A peculiar fraternity are we.

(photo by John Graham)

Thursday, February 01, 2007

Foundering Fathers

If you ask me, the Woeful and Lamentable aspect of current political discourse is not that it is so uncivil, but that it is not nearly hysterical enough.

I'm reading a little bit about the debates between the Jeffersonian Democratic Republicans and the Hamiltonian Federalists following the French Revolution. The DR's supported France and hated and feared Great Britain, whereas the Federalists were all for trade with Britain and were down on France.

When John Jay concluded a trade treaty with Britain in 1794, an editor wrote "John Jay, ah! the arch traitor--seize him, drown him, burn him, flay him alive." Graffiti on a Federalist's house read, "Damn John Jay! Damn everyone who won't damn John Jay!! Damn everyone that won't put lights in his windows and sit up all night damning John Jay!!!"

In return, the Federalists called the Democratic Republicans "a despicable mobocracy," "Gallic jackals," "frog-eating, man-eating, blood drinking cannibals" who wanted churches to burn and guillotines to appear in the public square. Now that's crossfire.
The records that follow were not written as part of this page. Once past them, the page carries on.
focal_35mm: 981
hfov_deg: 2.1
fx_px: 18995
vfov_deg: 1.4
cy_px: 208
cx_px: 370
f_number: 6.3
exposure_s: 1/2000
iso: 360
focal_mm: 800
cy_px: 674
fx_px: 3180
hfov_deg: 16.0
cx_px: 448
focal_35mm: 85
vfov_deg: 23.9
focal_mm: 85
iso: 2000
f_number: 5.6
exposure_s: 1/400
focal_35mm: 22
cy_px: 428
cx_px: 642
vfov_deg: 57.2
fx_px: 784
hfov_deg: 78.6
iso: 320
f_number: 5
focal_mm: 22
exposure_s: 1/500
"Cheese-eating surrender monkeys" has a certain lyric and whimsical lilt, to be sure, but lacks some of the gusto and repetitive rhythmic staccato of "frog-eating, man-eating, blood-drinking cannibals." Heritage, not hate!
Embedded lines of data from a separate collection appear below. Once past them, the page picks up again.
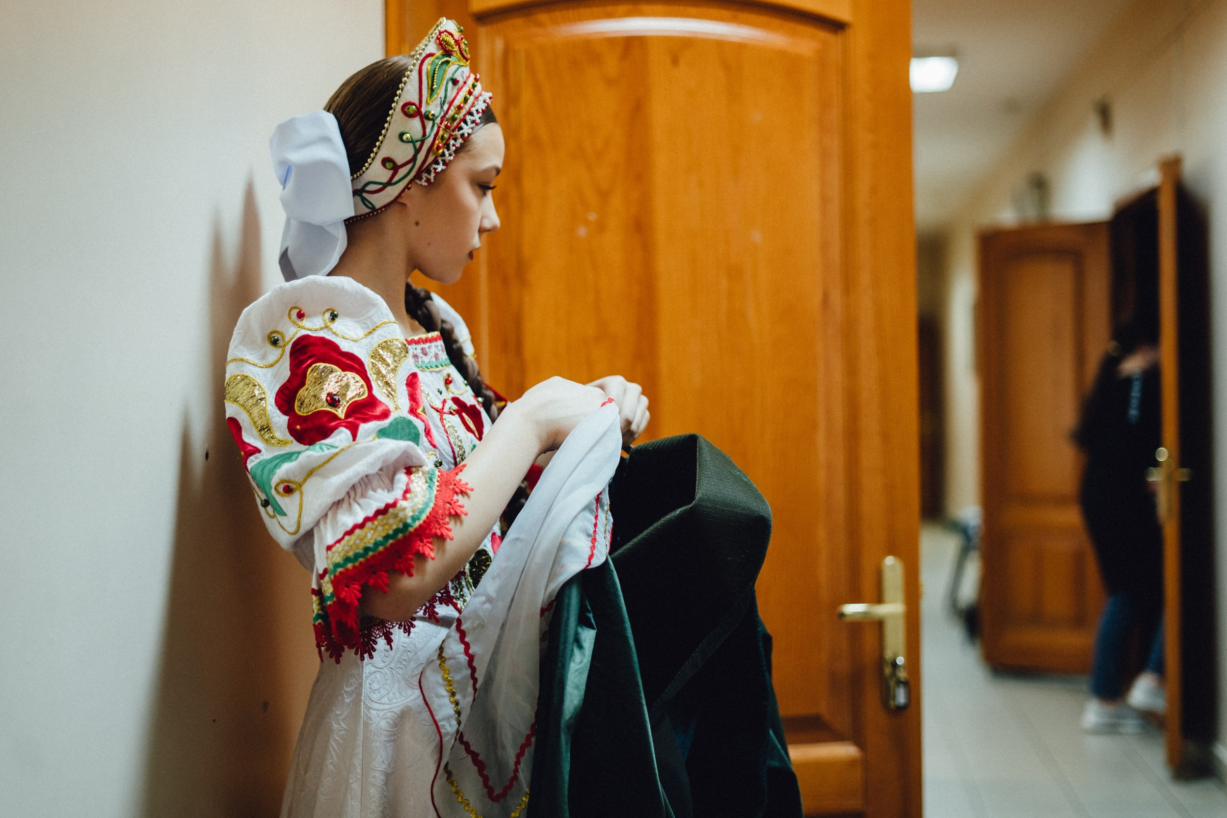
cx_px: 614
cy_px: 409
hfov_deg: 39.5
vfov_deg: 26.9
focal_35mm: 50
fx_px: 1711
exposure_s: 1/200
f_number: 1.8
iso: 1250
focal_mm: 50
Quotations from Walter McDougall's "Promised Land, Crusader State"

Tuesday, January 16, 2007

Esprit d'Escalier

Back in spring of ought-five, there was a minor group spat over a proposition put forth by Tom, to wit: women will one day covet men for displaying primo video game prowess.
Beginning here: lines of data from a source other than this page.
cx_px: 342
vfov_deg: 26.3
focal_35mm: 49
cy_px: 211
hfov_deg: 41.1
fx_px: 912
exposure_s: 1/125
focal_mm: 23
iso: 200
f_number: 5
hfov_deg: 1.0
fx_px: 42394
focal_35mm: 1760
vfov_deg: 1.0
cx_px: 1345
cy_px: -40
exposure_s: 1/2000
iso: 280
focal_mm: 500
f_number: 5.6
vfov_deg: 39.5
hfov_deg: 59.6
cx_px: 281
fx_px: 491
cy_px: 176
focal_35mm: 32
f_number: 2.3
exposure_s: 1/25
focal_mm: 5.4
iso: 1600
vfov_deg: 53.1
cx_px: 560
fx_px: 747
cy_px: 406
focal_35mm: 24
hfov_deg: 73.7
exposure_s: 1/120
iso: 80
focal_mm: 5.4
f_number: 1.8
I mean, it's still just so cute and dear that merely writing that makes my bottom lip pout out. But he and his cohorts were quite serious and it seemed only kind to disabuse him of this notion quickly and uncompromisingly. So we argued back and forth (and somehow I missed Matty in comments discovering an entire generation[!!] of women existing behind me and Catherine; I've run to the mirror to check for eye bags and other saggy things).

But why did I spill a thousand words when this picture would have done the job?

[shamelessly ripped from the dashing laoser]

Monday, January 15, 2007

Stir Crazy: Ice Storm Edition

It's not the ice so much as the stupid drivers, as we all know, so it's really best to sit tight and rifle through cookbooks and drawers for shiny things that will distract you from your torpor until enough time has passed that you think it's acceptable to go back and veg in front of The Wire for a few more hours. Here's what I came up with.

Household Gems my Mother Has Unaccountably Hidden From Me
An apron printed with recipes for Air Raid soup? Yes, please!

Proof that I am a Changeling

My mother folds and carefully stacks plastic grocery bags after returning from a shopping run. Odds that my life will bring her anything but quiet disappointment? Low.

Mad Scientist Comfort Food

That's homemade hot chocolate and a homemade marshmallow [!?!]. I did not know marshmallows could be made. But they can, pretty easily. And when a bit fat pillowy one takes a dip in your sinfully rich homemade cocoa (with just a hint of cinnamon), you don't know how you'll even go back to Ghirardelli, much less Swiss Miss (that cheap whore).

Friday, January 12, 2007

Oh Yes She Did

In light of David Beckham's announced transfer to play for the L.A. Galaxy, I e-mailed my soccer-obsessed roommate to tell him that I've suddenly discovered a new affection for the sport, and to count me in for tickets next time, uh, the Wizards play the Galaxy.

I mean, the sheer avalanche of ways to let me know I'm a complete retard must have been paralyzing. Not a banner day for the sisterhood; sorry ladies.